Homebuyers regain the upper hand in the cooler real estate market
Elon Musk isn’t alone in trying to back out of the deal. Nearly 15% of pending home sales failed to close in June, a new post-pandemic high according to an analysis of MLS data released by Redfin on Monday..
why does it matter: It’s a sign of how quickly the housing market has adapted to the rise in mortgage rates that began in March — and it signals the beginning of a return to sanity from the boom, with the balance of power shifting once again to homebuyers. Prices are likely to drop somewhat.
- Taylor Marr, an economist at Redfin, said sharp rate increases have not only put the brakes on the housing market, they have pushed it against the wall. But he expects the number of cancellations to fall as sellers adjust prices to the new reality.
Zoom out: Typically, the majority of homebuyers enter into pending sales agreements with a contingency that allows them to back out of the deal, for example, if the inspection returns with problems, or something is off in the appraisal.
- When the market was booming just a few months ago, a lot of buyers were giving up on those contingencies.
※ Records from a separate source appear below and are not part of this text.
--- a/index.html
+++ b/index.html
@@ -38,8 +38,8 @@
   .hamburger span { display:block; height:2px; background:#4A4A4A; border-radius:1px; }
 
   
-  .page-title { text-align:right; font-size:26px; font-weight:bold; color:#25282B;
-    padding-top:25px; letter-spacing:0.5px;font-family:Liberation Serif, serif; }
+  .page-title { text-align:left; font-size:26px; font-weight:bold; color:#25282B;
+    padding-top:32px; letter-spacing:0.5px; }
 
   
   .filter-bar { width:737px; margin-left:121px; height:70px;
Those days are pretty much gone – Possibly the reason for some slight increase in cancellations.
- Deals that failed to close in former metro hotspots in the Southwest are on the rise. In Las Vegas, they were 27%. Several Florida cities are seeing nearly 25% cancel, including Lakeland, Cape Coral, Jacksonville and Orlando.
the hard working student: This 14.9% national average is perhaps even more impressive because total pending home sales fell in June – so we’re looking at a larger percentage from a smaller universe.
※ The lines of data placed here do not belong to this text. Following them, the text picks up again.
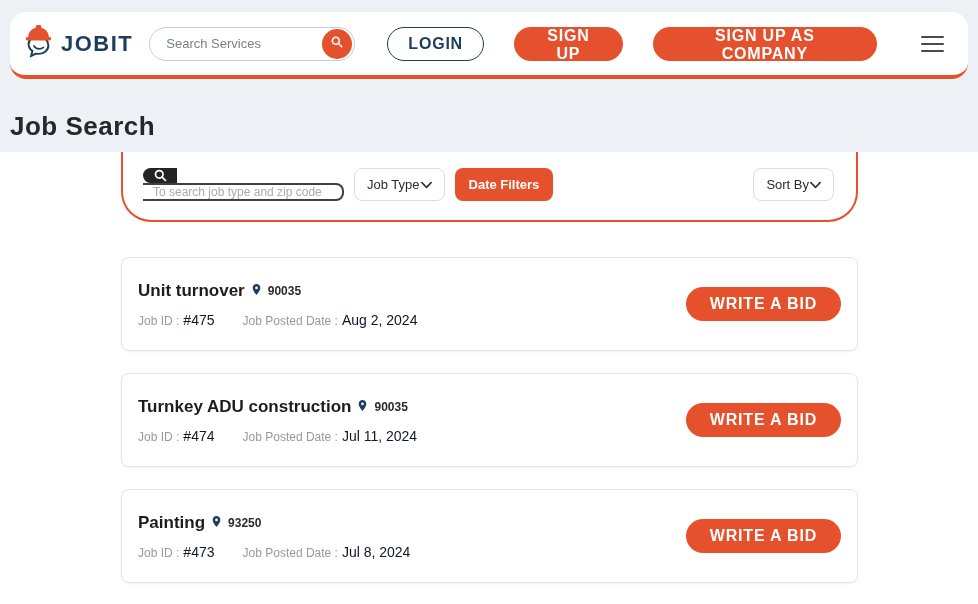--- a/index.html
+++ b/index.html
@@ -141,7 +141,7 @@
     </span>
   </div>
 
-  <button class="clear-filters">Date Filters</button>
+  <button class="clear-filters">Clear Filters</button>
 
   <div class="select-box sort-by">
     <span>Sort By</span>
while, Other deals have failed because fast-moving mortgage rates mean buyers can no longer afford the home they want—either they haven’t capped their price when they sign the contract or their price lock has expired.
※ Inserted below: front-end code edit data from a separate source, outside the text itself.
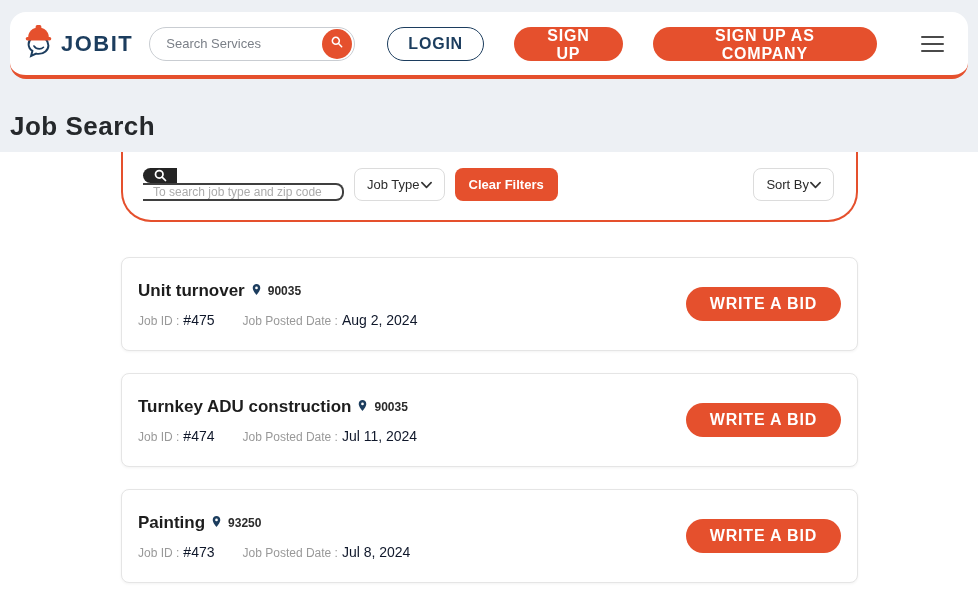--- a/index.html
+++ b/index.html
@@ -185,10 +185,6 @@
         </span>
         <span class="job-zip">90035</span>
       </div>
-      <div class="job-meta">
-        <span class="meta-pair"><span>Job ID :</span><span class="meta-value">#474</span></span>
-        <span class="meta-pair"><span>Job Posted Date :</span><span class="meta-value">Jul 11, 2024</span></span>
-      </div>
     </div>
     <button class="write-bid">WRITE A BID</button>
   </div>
- These buyers are either withdrawing or, in some cases, the underwriters will no longer agree to the mortgage, Marr said.
New local market Feel it: Homebuilders are reporting an entirely different buying landscape, with significant declines in sales and foot traffic to homes, and an increase in cancellations, according to a June Burns Real Estate Consulting survey.
- “The climate for sales and traffic is very dismal. Cancellations are very high,” says a construction worker at Phoenix, quoted in the report.
A construction worker in Austin sums it up: “Sales have fallen off a cliff. We sell a third of what we sold in March and April. Buyers have no urgency and are concerned about interest rates and inflation. The persistent negative outlook that is constantly reported in the news is not helping.”